▸ **Provided data**
----
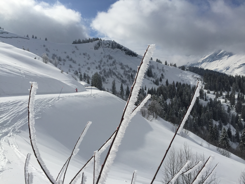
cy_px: 92
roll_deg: +1.6
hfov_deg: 61.7
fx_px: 205
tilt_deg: -5.3
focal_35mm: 29
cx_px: 122
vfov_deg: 48.2
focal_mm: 4.15
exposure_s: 1/7937
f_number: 2.2
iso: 32
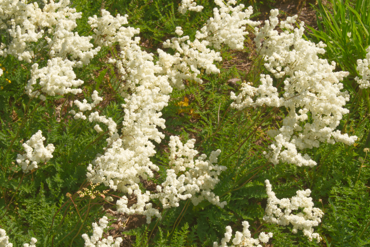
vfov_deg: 18.2
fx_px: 771
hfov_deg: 27.0
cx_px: 185
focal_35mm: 75
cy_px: 124
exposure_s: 1/80
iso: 100
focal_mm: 50
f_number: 16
----
Every line in the data above needs to be given again exactly, pictures aside.

cy_px: 92
roll_deg: +1.6
hfov_deg: 61.7
fx_px: 205
tilt_deg: -5.3
focal_35mm: 29
cx_px: 122
vfov_deg: 48.2
focal_mm: 4.15
exposure_s: 1/7937
f_number: 2.2
iso: 32
vfov_deg: 18.2
fx_px: 771
hfov_deg: 27.0
cx_px: 185
focal_35mm: 75
cy_px: 124
exposure_s: 1/80
iso: 100
focal_mm: 50
f_number: 16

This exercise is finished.